Her teeth were soft. 14 fillings and 5 extractions soft. The 5 teeth extracted were slated to have fillings only a few months ago. It is a long time since I have tried to do fillings on teeth where there was no line of demarcation between healthy enamel and decaying enamel. So the fillings just kind of went around, from one side to the other.
I don’t know if I did anything good for her or not. Oh, yes, for a few months the teeth I filled will be intact. But then what? I don’t usually feel hopeless, I don’t usually feel as if everything I am doing is for nothing, but that is how I felt this morning. I don’t like to think about what it will be like the next time I see her.
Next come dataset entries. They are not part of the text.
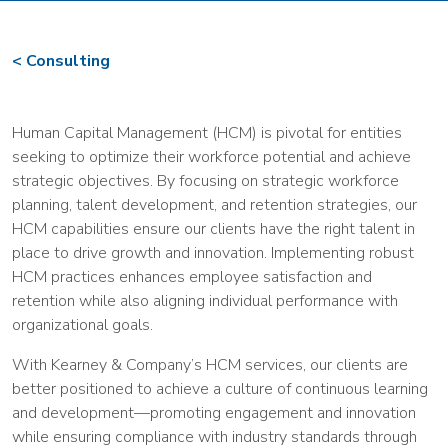
Consulting
Human Capital Management (HCM) is pivotal for entities
seeking to optimize their workforce potential and achieve
strategic objectives. By focusing on strategic workforce
planning, talent development, and retention strategies, our
HCM capabilities ensure our clients have the right talent in
place to drive growth and innovation. Implementing robust
HCM practices enhances employee satisfaction and
retention while also aligning individual performance with
organizational goals.
With Kearney & Company’s HCM services, our clients are
better positioned to achieve a culture of continuous learning
and development—promoting engagement and innovation
while ensuring compliance with industry standards through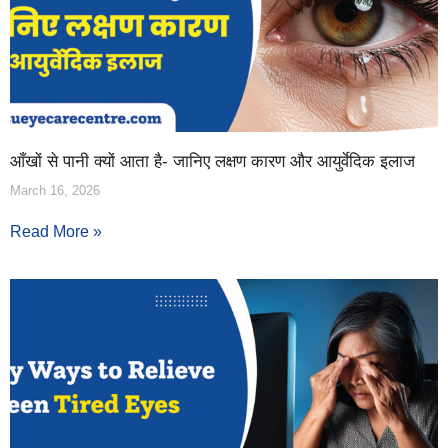
आँखों से पानी क्यों आता है- जानिए लक्षण कारण और आयुर्वेदिक इलाज
March 16, 2026
Read More »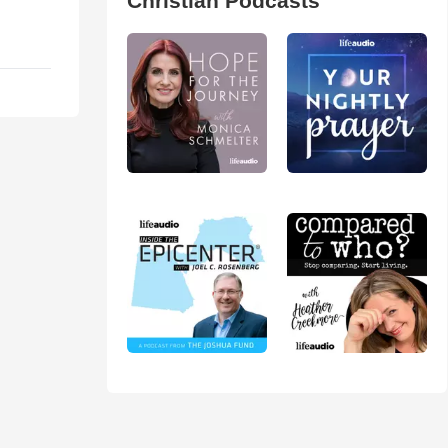
Christian Podcasts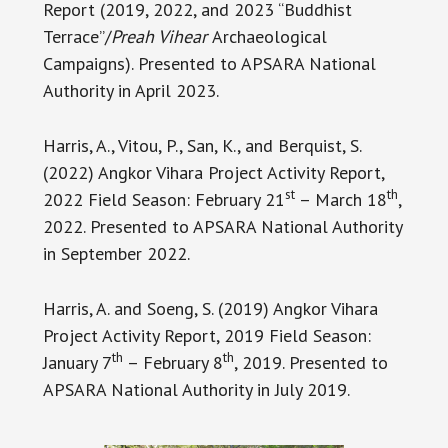
Report (2019, 2022, and 2023 “Buddhist
Terrace”/
Preah Vihear
Archaeological
Campaigns). Presented to APSARA National
Authority in April 2023.
Harris, A., Vitou, P., San, K., and Berquist, S.
(2022) Angkor Vihara Project Activity Report,
st
th
2022 Field Season: February 21
– March 18
,
2022. Presented to APSARA National Authority
in September 2022.
Harris, A. and Soeng, S. (2019) Angkor Vihara
Project Activity Report, 2019 Field Season:
th
th
January 7
– February 8
, 2019. Presented to
APSARA National Authority in July 2019.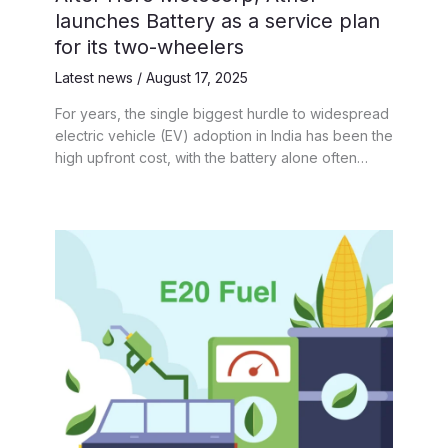
launches Battery as a service plan
for its two-wheelers
Latest news
/
August 17, 2025
For years, the single biggest hurdle to widespread
electric vehicle (EV) adoption in India has been the
high upfront cost, with the battery alone often…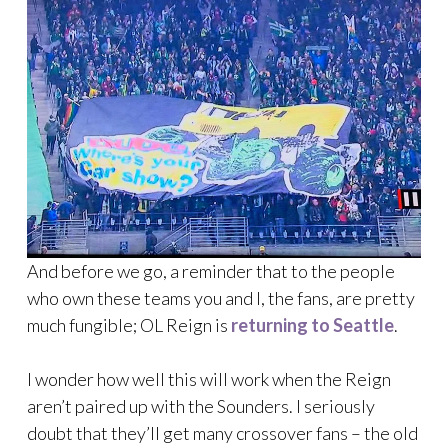
And before we go, a reminder that to the people
who own these teams you and I, the fans, are pretty
much fungible; OL Reign is
returning to Seattle
.
I wonder how well this will work when the Reign
aren’t paired up with the Sounders. I seriously
doubt that they’ll get many crossover fans – the old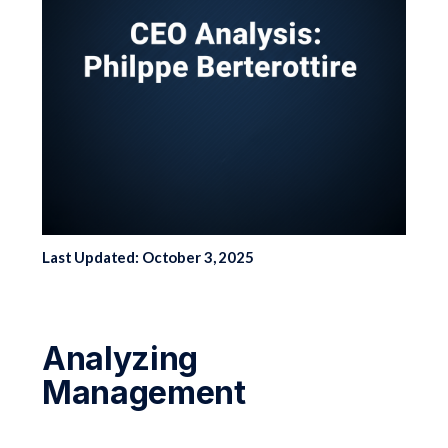
Last Updated: October 3, 2025
Analyzing
Management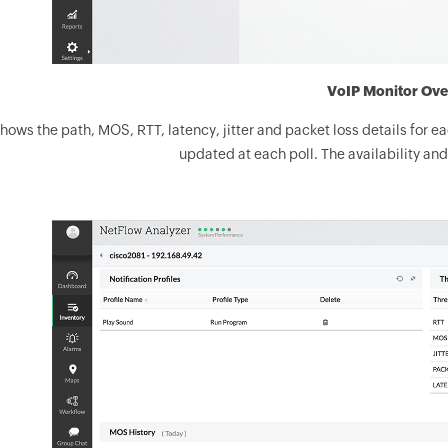
VoIP Monitor Ove
 shows the path, MOS, RTT, latency, jitter and packet loss details for e
updated at each poll. The availability and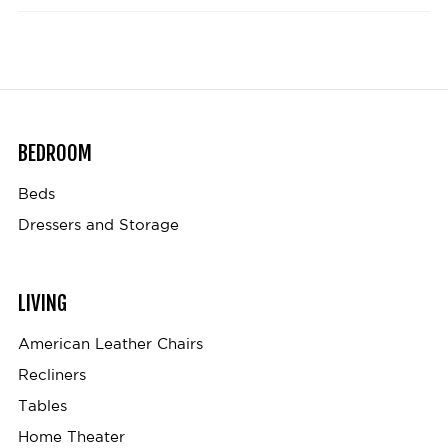
BEDROOM
Beds
Dressers and Storage
LIVING
American Leather Chairs
Recliners
Tables
Home Theater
She is only 15.
Sometimes what I do seems like such a tiny drop in the bucket.
Just a verse that has been going through my mind a lot lately:
John 8: 31 and 32
31 Jesus said to the people who believed in him, “You are truly my disciples if you remain faithful to my teachings. 32 And you will know the truth, and the truth will set you free.”
I think it is telling me not to be afraid of investigating truth because God is found there. The kind of truth that is illuminated by God’s wisdom is freeing, not something to fear.
So, I must spend time really listening to God as I study.
You know I think I’ve been in this place before. God was there and I learned to trust him/her to b e a bit bigger than an old image of him was. There was freedom from fear there as well.
I guess I should trust that my questions won’t scare God away.